ECE PhD Candidate Nishatul Majid will present his dissertation Design of an Offline Handwriting Recognition System Tested on the Bangla and Korean Scripts on Monday, April 27.
Majid’s dissertation presents a flexible and robust offline handwriting recognition system that is tested on the Bangla and Korean scripts. Offline handwriting recognition is one of the most challenging and yet to be solved problems in machine learning. While a few popular scripts (like Latin) have received a lot of attention, many other widely used scripts (like Bangla) have seen very little progress. Features such as connectedness, vowels structured as diacritics make it a challenging script to recognize. A simple and robust design for offline recognition is presented which not only works reliably but also can be used for almost any writing system. The framework has been rigorously tested for Bangla and demonstrated how it can be transformed to apply to other scripts through experiments on the Korean script whose two-dimensional arrangement of characters makes it a challenge to recognize.
The base of this design is a character spotting network which detects the location of different script elements (such as character, diacritics) from an unsegmented word image. A transcription is formed from the detected classes based on their corresponding location information. This is the first reported lexicon-free offline recognition system with a Character Recognition Accuracy (CRA) of 94.8% for Bangla. This is also one of the most flexible architecture ever presented. Recognition of Korean was achieved with a 91.2% CRA. Also, a powerful technique of autonomous tagging was developed which can drastically reduce the effort of preparing a dataset for any script. The combination of the character spotting method and the autonomous tagging brings the entire offline recognition problem very close to a singular solution.
Additionally, a database named the Boise State Bangla Handwriting Dataset was developed. This is one of the richest offline datasets currently available for Bangla and this has been made publicly accessible to accelerate the research progress. Many other tools were developed and experiments were conducted to more rigorously validate this framework by evaluating the method against external datasets. Offline handwriting recognition is an extremely promising technology and the outcome of this research moves the field significantly ahead.

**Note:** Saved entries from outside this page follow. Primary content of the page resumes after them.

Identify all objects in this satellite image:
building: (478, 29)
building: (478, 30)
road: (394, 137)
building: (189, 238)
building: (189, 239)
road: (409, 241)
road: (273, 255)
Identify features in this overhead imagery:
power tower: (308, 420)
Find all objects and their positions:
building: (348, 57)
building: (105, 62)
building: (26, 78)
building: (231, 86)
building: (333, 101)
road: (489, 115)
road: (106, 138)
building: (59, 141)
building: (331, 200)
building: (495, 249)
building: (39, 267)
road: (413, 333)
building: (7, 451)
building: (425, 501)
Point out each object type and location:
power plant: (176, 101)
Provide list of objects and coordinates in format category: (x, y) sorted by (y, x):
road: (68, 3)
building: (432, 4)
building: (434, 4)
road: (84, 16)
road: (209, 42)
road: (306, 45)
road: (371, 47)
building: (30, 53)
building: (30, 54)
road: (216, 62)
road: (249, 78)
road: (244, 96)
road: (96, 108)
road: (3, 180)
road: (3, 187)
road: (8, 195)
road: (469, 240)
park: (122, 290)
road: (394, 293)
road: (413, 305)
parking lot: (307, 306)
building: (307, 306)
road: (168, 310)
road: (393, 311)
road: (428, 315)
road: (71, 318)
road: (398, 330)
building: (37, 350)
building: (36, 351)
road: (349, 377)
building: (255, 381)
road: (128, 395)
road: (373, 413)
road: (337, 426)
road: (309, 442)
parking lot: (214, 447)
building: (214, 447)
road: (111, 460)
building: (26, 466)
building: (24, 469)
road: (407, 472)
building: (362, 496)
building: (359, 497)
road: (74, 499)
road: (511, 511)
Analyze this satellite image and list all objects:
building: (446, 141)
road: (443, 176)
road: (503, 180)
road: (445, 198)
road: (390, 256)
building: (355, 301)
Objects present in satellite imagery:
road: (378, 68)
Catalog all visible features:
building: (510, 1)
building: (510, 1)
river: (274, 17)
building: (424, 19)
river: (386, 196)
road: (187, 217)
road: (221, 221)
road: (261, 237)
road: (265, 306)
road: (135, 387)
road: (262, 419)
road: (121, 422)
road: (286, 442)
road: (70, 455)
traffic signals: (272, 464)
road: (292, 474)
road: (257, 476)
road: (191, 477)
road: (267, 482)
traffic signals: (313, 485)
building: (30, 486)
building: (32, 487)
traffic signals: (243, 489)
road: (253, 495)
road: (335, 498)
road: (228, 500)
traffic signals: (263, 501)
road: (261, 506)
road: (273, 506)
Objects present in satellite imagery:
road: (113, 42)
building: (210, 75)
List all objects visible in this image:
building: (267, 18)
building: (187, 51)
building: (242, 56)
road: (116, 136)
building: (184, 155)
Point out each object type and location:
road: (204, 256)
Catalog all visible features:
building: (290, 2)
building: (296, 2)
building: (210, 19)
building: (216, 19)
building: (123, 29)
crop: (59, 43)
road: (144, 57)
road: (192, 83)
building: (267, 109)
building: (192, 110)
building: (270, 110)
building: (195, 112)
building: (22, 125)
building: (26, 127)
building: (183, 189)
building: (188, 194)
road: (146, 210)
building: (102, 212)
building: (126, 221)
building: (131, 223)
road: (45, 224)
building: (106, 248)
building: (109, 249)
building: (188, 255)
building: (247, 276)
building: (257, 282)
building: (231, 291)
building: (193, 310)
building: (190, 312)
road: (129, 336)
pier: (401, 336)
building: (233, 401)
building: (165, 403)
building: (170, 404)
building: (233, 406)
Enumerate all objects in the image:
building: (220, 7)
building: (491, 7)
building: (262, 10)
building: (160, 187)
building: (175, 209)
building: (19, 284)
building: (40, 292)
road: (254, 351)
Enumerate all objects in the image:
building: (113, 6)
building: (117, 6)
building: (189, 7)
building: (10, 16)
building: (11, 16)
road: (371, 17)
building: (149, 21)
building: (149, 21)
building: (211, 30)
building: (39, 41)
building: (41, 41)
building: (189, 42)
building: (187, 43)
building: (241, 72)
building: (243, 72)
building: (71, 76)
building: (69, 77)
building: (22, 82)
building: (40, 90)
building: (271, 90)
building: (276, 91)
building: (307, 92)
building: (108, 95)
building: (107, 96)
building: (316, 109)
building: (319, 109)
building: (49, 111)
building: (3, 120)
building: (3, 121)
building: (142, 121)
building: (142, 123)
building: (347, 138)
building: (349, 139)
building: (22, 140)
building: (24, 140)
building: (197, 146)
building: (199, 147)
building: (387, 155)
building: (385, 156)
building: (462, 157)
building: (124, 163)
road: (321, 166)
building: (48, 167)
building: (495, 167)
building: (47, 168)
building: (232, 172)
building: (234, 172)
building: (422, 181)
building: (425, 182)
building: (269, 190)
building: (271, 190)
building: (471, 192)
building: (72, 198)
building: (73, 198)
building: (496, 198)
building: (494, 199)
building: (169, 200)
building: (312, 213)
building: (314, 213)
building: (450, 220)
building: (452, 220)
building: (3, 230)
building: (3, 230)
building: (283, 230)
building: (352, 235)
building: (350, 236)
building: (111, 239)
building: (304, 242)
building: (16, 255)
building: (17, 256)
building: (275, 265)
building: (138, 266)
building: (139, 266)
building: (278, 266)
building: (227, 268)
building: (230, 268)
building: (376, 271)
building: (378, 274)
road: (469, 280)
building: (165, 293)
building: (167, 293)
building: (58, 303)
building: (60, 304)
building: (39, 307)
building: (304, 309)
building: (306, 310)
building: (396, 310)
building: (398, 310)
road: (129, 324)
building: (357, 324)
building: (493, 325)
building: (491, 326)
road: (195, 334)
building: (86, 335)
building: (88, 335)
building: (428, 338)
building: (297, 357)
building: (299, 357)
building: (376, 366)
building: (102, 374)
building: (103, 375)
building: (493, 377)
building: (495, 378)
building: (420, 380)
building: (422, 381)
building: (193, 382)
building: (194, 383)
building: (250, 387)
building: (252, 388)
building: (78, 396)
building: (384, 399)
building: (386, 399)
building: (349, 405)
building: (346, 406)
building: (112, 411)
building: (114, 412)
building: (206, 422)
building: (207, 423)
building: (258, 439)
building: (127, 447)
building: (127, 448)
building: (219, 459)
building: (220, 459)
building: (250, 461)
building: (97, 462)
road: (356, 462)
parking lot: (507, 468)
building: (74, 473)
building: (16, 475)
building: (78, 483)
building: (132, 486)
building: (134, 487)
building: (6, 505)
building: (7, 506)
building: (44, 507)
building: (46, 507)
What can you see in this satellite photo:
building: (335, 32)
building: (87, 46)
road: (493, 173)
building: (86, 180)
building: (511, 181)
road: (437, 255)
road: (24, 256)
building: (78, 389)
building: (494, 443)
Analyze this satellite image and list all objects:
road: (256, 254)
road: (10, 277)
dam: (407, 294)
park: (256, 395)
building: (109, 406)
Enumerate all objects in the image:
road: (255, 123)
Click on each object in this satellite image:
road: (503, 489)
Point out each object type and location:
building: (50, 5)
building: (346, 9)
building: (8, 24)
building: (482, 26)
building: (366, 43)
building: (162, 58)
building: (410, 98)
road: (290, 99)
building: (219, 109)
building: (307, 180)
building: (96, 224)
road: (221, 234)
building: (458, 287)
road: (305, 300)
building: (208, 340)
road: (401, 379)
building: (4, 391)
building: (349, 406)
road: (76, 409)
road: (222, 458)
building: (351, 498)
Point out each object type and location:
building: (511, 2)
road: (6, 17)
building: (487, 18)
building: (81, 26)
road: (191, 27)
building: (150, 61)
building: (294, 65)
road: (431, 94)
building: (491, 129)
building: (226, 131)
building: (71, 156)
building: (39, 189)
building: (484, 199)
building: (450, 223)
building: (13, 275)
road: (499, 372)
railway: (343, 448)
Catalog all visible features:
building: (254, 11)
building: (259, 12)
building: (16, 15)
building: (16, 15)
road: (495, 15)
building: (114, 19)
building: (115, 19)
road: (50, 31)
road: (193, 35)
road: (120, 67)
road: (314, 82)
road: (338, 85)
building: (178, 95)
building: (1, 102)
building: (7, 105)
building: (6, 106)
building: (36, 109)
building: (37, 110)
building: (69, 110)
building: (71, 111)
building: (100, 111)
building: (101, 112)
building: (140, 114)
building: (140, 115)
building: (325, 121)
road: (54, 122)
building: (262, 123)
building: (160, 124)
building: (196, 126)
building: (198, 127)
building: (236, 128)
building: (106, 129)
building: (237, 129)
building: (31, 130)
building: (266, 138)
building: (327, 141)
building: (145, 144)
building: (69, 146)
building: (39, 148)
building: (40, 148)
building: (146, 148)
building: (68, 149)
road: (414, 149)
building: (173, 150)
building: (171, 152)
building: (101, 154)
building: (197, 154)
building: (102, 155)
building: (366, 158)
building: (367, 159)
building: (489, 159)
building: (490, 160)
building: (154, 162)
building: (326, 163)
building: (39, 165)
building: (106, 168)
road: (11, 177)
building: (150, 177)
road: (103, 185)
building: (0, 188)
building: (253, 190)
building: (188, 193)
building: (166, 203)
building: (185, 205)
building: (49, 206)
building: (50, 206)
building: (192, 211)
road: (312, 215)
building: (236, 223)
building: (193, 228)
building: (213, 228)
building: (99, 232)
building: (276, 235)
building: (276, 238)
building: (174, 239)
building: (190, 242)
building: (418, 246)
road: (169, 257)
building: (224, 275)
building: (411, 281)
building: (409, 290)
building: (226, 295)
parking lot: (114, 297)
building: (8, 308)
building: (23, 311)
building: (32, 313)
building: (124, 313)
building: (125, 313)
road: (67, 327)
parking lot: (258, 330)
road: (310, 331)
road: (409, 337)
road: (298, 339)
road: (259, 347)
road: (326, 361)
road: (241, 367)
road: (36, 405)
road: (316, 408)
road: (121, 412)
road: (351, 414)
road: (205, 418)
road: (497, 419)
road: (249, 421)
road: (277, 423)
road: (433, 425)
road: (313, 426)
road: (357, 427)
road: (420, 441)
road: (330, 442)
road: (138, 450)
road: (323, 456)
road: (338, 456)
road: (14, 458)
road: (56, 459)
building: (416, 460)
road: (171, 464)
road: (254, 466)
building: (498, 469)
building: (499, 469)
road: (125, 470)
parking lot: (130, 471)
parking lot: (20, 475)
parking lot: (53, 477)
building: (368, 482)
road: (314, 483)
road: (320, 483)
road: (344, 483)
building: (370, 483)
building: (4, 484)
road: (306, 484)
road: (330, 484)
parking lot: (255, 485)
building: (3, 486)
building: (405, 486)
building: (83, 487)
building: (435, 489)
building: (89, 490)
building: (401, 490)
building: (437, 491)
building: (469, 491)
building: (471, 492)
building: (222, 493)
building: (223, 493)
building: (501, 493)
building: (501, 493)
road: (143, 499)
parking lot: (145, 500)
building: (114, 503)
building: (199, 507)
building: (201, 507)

Nishatul Majid is in his final year of study as a doctoral candidate in the Electrical and Computer Engineering Department at Boise State University. He completed his bachelor’s and master’s degrees in applied physics, electronics and communication Engineering at the University of Dhaka in Bangladesh. His research interests lie at the intersection of image processing and machine learning. Majid is supported in his doctoral research by ECE professor and advisor Dr. Elisa Barney and his supervisory committee, Drs. Rafla and Smith.